NES2RA
Gene network expansion is a task of the foremost importance in computational biology. Gene network expansion aims at finding new genes to expand a given known gene network. The expansion lists were computed applying the NES2RA algorithm (Asnicar et al., 2016) to a pre-processed transcriptomic dataset. NES2RA is based on the PC-algorithm, named after its authors Peter and Clark (Spirtes and Glymour, 1991), a gaussian graphical model (GGM) that finds causal relationships from observational data. The PC-algorithm is based on a systematic test for conditional independence to retain significant relations between pairs of genes. It starts from a fully connected network and removes interactions between genes, if it finds a set of genes that supports that interaction (i.e., separation set). From a mathematical point of view, the test for statistical independence between the genes a, b conditioned by a set of genes S is driven by the estimation of the partial correlation ρ (a,b∖S). As the exhaustive exploration of all the subsets of conditioning genes is computational impossible, the PC-algorithm takes into consideration only a limited number of those sets, as described in Algorithm 3 in Asnicar et al. (2016). At the same time, the NES2RA algorithm, developed to cope with this computational complexity, randomly divides the dataset into tiles of equal number of genes (subsetting), where each tile always includes all the genes of the LGN, to be then processed by the PC-algorithm.

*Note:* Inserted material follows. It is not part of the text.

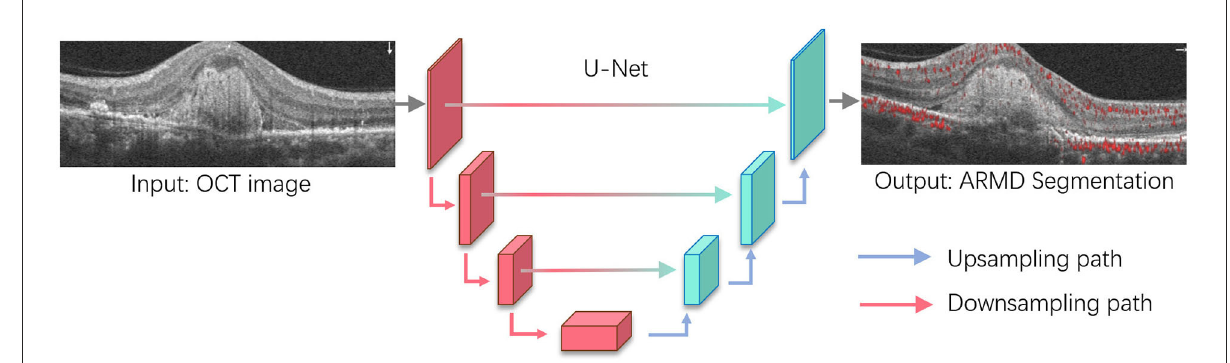
FIGURE4 Age-related macular degeneration (ARMD) lesions segmentation based on U-Net. U-Net is one of the most widely used segmentation architectures for biomedical images and stemmed from the fully convolutional network. The U-Net model consists of a downsampling path and upsampling path, where downsampling path has convolutional and max-pooling layers to extract high-level abstract information while the upsampling path has convolutional and deconvolutional layers that upsample the feature maps to output the segmentation outcomes. For ARMD segmentation, U-Net will take OCT images as the input and progressively extract semantic features that allow to separate the lesions from the surrounding background and output the lesion segmentation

The random subsettings of all the genes in the genome are repeated for a given numbers of iterations. The NES2RA algorithm currently runs as part of the gene@home project which relies on thousands of volunteers’ computers by means of the BOINC system (Anderson, 2004) within the TN-Grid platform (Asnicar et al., 2015). This approach has been successfully applied to Vitis vinifera transcriptomic data taken from Vespucci database to expand LGN related to climate changes (Malacarne et al., 2018).
OneGenE
OneGenE aims to expand each single gene in an organism. OneGenE systematically runs single-gene NES2RA expansions with fixed parameters, and then combines them afterwards to simulate LGN expansions. In this way the single-gene expansions can be used multiple times, thus effectively reducing the computational effort (Asnicar et al., 2019,Blanzieri et al., 2020). As a consequence the results are obtained in real time permitting the user to interact with the system in order to define the LGN of interest.